I also had to find a new career, and I needed to pursue it in a more self-motivating fashion. I started writing a novel, a story about someone who moves to Luxembourg, doesn’t know how to do anything—speak French, take care of kids, make friends, fill days in satisfying ways. That protagonist is a very different version of me: she’s a woman, I’m a man; she’s an ex-spy, I’m an ex-editor; she occasionally kills people, I never do. But I invented her as an alternative me, living a life very similar to mine.

That Luxembourg adventure came to an end, and we returned to a variation on our old life in New York. But I’d learned some important things about myself. I could become someone different enough to live a different life. I could become a full-time parent, and like it. I could imagine myself as someone else, and turn that someone into the protagonist of a novel. I could write a novel, all the way to the finish.

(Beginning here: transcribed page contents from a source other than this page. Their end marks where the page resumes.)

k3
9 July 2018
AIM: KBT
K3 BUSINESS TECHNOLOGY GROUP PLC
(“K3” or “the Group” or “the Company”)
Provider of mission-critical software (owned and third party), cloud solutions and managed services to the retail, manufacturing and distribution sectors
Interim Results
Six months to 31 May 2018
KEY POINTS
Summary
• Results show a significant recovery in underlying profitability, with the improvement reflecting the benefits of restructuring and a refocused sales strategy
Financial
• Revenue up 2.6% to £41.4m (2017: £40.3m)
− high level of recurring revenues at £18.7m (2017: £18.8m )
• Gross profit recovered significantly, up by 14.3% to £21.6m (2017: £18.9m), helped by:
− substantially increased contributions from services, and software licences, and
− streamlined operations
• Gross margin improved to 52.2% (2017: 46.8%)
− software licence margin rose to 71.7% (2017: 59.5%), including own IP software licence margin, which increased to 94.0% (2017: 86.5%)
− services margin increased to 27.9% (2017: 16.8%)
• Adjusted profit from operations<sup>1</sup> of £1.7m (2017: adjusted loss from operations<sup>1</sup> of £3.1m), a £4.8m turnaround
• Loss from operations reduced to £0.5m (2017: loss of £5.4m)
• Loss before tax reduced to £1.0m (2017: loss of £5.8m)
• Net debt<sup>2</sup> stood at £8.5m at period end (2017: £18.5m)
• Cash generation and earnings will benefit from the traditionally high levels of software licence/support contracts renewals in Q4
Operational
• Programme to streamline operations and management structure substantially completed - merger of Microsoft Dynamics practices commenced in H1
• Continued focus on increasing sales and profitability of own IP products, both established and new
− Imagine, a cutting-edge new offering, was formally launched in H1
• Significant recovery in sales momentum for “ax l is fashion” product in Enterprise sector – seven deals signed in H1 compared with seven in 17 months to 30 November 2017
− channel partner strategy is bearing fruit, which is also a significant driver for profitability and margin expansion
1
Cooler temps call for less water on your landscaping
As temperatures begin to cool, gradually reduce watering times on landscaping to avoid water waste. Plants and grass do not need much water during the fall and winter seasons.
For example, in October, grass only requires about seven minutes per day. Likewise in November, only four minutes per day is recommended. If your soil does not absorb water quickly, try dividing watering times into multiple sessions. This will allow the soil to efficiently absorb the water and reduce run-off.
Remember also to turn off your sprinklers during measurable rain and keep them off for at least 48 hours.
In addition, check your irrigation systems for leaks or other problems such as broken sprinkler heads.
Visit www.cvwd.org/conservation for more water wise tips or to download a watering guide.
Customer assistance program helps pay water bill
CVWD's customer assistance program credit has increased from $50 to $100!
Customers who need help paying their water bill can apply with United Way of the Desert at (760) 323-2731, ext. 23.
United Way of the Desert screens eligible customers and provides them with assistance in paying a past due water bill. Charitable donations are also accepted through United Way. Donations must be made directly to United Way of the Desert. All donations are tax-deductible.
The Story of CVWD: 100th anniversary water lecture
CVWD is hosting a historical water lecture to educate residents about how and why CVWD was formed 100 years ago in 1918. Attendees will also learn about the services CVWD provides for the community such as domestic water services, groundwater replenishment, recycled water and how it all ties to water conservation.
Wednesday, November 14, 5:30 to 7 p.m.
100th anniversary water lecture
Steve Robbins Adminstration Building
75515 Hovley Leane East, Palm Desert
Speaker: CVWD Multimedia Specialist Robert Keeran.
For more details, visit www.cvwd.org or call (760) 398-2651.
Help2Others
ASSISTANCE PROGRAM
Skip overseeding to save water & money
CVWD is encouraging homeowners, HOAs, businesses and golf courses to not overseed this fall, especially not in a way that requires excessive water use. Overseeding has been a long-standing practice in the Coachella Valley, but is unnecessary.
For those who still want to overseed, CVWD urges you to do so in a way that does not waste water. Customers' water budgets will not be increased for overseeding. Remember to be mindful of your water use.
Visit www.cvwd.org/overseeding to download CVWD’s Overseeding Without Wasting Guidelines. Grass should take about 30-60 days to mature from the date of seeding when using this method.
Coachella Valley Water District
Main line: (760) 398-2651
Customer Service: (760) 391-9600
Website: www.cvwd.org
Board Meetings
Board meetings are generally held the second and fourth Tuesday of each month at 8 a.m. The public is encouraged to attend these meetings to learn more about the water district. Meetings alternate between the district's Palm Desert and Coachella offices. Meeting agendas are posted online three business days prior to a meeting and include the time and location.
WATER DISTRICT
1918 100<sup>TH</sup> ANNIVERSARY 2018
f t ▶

But sometimes I have a hard time doing it sitting here in New York, surrounded by everything that’s familiar, everything that’s the same old me I’ve always known. Here in New York, the thing I see mostly clearly is me in New York. And that’s not what I want to write about.

So I get on a plane.

Sunday, November 22, 2015

DreamWorks Acquires Chris Pavone's The Travelers

From Deadline:

DreamWorks has acquired The Travelers, the latest thriller by NYT best-selling author Chris Pavone. Picture Company partners Andrew Rona and Alex Heineman will produce.

To be published in March, the book is a Hitchcockian thriller with shades of Mr. And Mrs. Smith and North By Northwest. Will Rhodes is a Gotham-based journalist who unknowingly works for a spy agency posing as a luxury travel magazine called Travelers. After meeting a mysterious and beautiful woman on his latest international assignment, Will finds himself drawn into a tangled web of global intrigue, and it becomes clear that the network of deception ensnaring him is part of an immense and deadly conspiracy — and the people closest to him, including his wife, might pose the greatest threat of all. Pavone also wrote bestsellers The Expats and The Accident.